The Richmond Fed Community Development team recently hosted an Investment Connection Pitch Session that gave six nonprofits focused on small businesses and affordable housing an opportunity to connect with potential funders.

The program is part of the Bank’s Community Development mandate to increase access to capital by improving access to opportunities.

“Our goal is to connect you with banks and to advance the work you’re doing,” Richmond Fed Community Affairs Officer and Vice President of Development Carrie Cook told leaders of the presenting organizations who attended the October 13 event.

Those organizations showed up to showcase projects that serve, or could serve, residents of Washington, D.C.; and the potential funders who attended were officials from Community Development Funding Institutions (CDFIs), which routinely provide lending and other financial support to low- and moderate-income businesses.

“The Richmond Fed’s Investment Connection Pitch Sessions are usually open to all funders interested in projects that are eligible for Community Reinvestment Act funding; however, we chose to hone in on CDFIs for this particular event, given their proven track record of lending, and because all of their activities are CRA eligible due to their mission,” said Peter Dolkart, Richmond Fed Community Development manager for Greater Washington, D.C., Maryland and West Virginia.
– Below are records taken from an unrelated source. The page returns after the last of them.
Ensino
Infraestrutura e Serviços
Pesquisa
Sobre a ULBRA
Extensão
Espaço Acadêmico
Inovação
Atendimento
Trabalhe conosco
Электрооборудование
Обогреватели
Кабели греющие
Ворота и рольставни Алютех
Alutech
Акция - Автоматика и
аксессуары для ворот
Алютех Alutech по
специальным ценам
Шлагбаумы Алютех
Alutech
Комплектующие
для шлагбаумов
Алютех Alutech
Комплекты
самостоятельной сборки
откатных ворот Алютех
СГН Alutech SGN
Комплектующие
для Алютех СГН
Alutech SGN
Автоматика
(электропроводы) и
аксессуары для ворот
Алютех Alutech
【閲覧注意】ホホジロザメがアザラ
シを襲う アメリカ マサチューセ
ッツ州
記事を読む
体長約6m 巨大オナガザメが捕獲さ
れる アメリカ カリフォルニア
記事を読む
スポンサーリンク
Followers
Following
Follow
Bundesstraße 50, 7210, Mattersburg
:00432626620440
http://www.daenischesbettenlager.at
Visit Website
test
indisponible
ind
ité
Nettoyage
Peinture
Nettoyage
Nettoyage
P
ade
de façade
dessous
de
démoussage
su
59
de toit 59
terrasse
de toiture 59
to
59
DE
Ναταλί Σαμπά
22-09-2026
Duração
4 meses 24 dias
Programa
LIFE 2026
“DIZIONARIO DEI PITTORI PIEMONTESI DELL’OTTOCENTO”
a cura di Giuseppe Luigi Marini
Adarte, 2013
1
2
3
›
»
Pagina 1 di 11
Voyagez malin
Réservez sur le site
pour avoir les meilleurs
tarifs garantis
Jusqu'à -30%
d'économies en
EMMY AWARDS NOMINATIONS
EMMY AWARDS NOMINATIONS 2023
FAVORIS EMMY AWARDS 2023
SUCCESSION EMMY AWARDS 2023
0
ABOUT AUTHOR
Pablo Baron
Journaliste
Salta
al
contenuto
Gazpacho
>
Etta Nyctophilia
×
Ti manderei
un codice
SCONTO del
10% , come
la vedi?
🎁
The CDFI leaders who attended the pitch session, which was held on the campus of Howard University, heard presentations from the Latino Economic Development Corporation of Washington, D.C. (LEDC); Washington Area Community Investment Fund (Wacif); NCRC Community Development Fund, Inc.; and ECDC Enterprises Development Group and Life Asset, Inc.

The projects they pitched included LEDC’s financial wellness program for women, Wacif’s project to secure affordable housing for D.C. residents in increasing affluent areas of the District, and ECDC’s micro-loan program to help small business owners and entrepreneurs of color with financing.

After each presentation, the organization leaders participated in a “speed dating” session with the CDFI officials present, moving from table to table to speak one-on-one with the potential funders and answer additional questions about their projects.

“It went well,” said Dolkart, who noted that this was the first in-person pitch session hosted by the Bank since fall 2019. That inaugural pitch session took place in Baltimore. 

The organizations who presented during the mid-October event expressed enthusiasm for the process and optimism about the possibilities, Dolkart said. “Most of the proposals received follow-up requests. The Bank’s Community Development team is excited to see what unfolds.”